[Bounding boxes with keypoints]
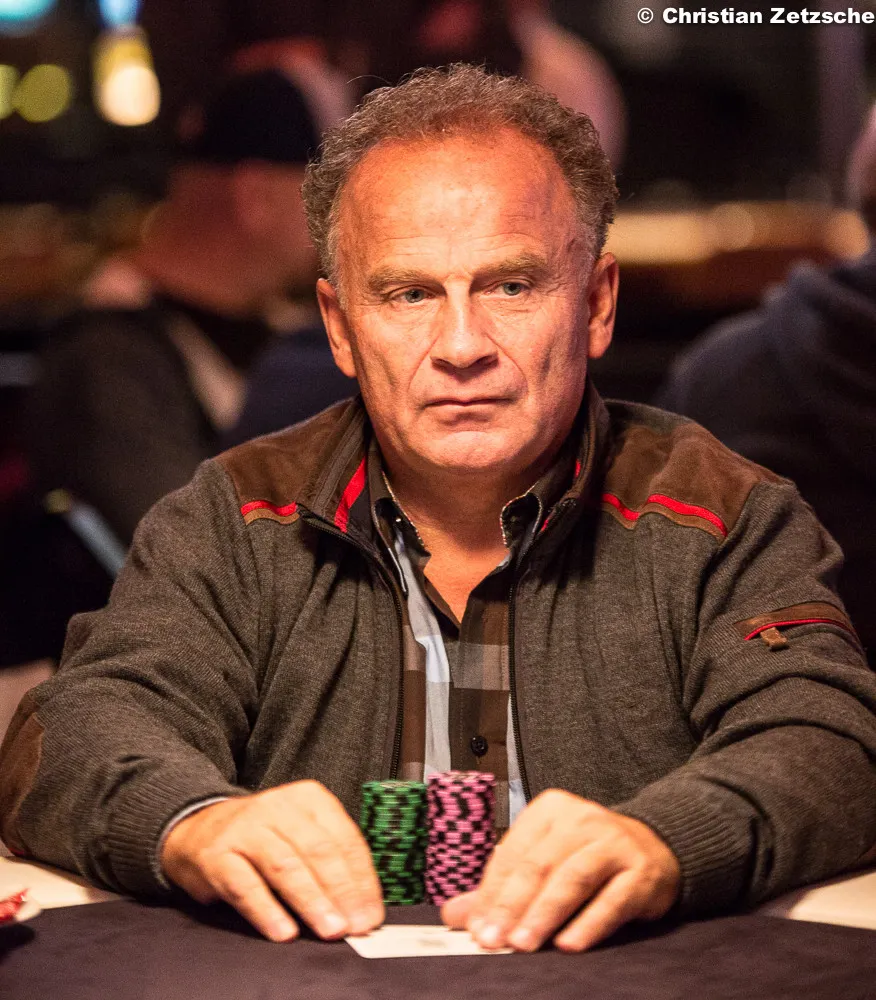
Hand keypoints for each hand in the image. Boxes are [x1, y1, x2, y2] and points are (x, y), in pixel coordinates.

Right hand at [162, 780, 383, 942]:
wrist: (199, 827)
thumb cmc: (264, 836)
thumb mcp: (301, 832)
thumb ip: (330, 861)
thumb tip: (362, 906)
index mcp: (308, 798)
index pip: (344, 838)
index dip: (361, 878)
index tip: (371, 912)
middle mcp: (278, 807)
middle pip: (318, 850)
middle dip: (341, 891)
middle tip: (355, 924)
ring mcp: (246, 829)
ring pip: (285, 866)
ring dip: (311, 901)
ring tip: (330, 929)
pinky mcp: (217, 856)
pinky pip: (245, 886)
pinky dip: (267, 911)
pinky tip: (284, 932)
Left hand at [441, 789, 679, 951]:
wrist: (655, 847)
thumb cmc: (587, 855)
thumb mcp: (543, 860)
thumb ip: (500, 887)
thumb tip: (454, 913)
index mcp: (549, 811)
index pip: (512, 853)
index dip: (490, 892)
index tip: (473, 927)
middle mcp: (580, 819)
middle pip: (538, 864)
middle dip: (511, 906)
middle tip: (491, 940)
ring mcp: (613, 843)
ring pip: (571, 878)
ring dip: (544, 914)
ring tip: (522, 944)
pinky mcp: (641, 871)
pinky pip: (612, 900)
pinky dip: (589, 924)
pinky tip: (569, 945)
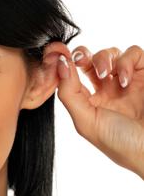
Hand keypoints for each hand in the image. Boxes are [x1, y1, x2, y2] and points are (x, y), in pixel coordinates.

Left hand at [56, 45, 143, 177]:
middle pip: (89, 60)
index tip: (60, 58)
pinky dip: (127, 61)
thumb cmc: (120, 142)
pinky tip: (125, 80)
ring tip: (106, 74)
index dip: (65, 65)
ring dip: (103, 58)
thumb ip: (69, 93)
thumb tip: (60, 64)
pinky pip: (134, 53)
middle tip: (80, 59)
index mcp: (90, 102)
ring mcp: (127, 81)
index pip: (72, 76)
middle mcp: (107, 90)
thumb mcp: (85, 120)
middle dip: (82, 55)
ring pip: (110, 54)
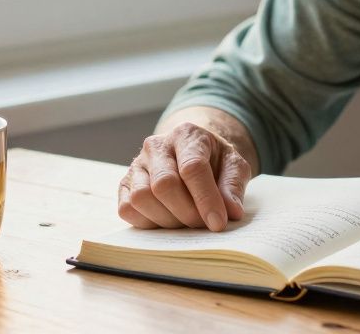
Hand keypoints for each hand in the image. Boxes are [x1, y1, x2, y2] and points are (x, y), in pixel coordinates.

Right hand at [117, 122, 250, 231]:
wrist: (192, 154)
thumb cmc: (214, 161)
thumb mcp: (233, 165)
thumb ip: (233, 185)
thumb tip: (231, 211)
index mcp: (186, 135)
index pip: (192, 167)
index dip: (206, 199)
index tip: (218, 223)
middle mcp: (156, 145)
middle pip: (164, 184)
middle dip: (186, 212)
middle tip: (203, 224)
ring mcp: (137, 164)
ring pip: (141, 197)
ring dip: (166, 219)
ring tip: (185, 222)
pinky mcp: (125, 184)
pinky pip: (127, 208)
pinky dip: (147, 222)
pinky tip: (167, 220)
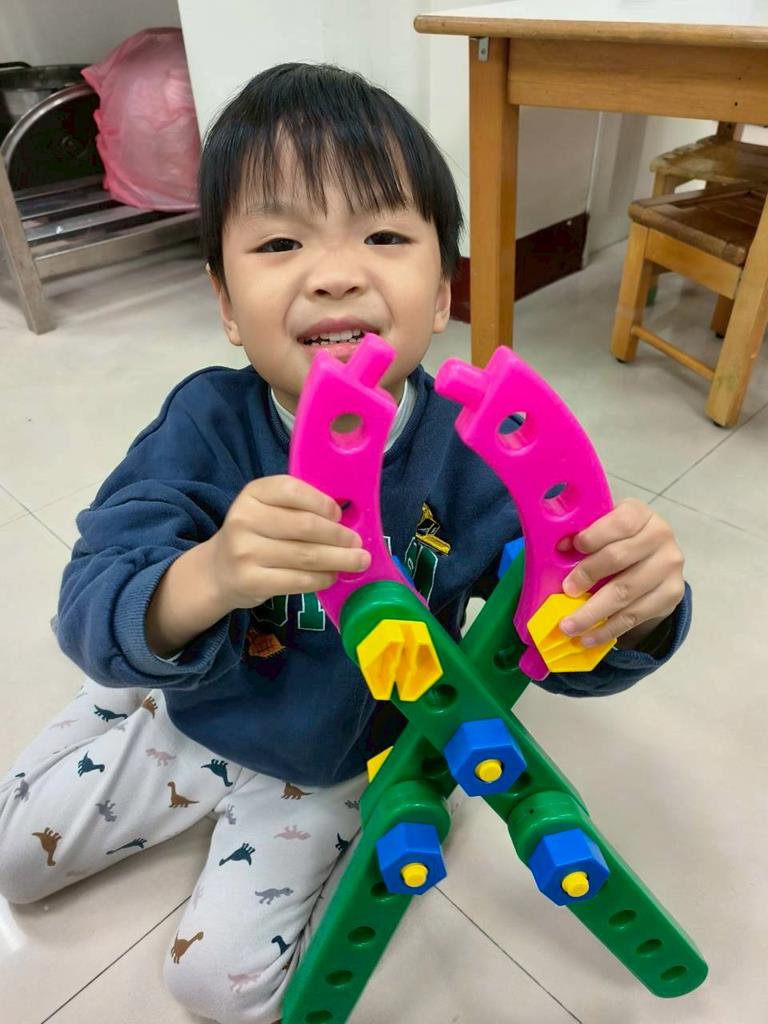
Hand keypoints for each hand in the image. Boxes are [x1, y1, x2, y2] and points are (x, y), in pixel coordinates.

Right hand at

◆ WHAT YOU NEED TO DO: Transcribe exactly the span of lines from the line holding "thumb ip: (233, 185)" through the last line above, both included. Pictures stay out.

◆ SOLUTION BELOW:
thumb ip: (233, 185)
thumb tip: (231, 211)
index mcp: (186, 135)
index pip: (192, 167)
index dip: (206, 199)
index tip: (218, 223)
middle mcp: (156, 145)
middle pip: (164, 184)
middle dip: (186, 212)
middle tip: (203, 224)
ring mcp: (137, 164)
ring pip: (141, 197)
ring dip: (166, 219)
ring tip: (185, 222)
pinky mcp: (125, 184)
pinky pip: (127, 208)
pinky dip: (147, 222)
pinky tip: (167, 220)
Hand keypoints for each hand in the image. Boxes are [x1, y1, x2, y2] and points are (x, y), in pixel coordinates.

Right hand at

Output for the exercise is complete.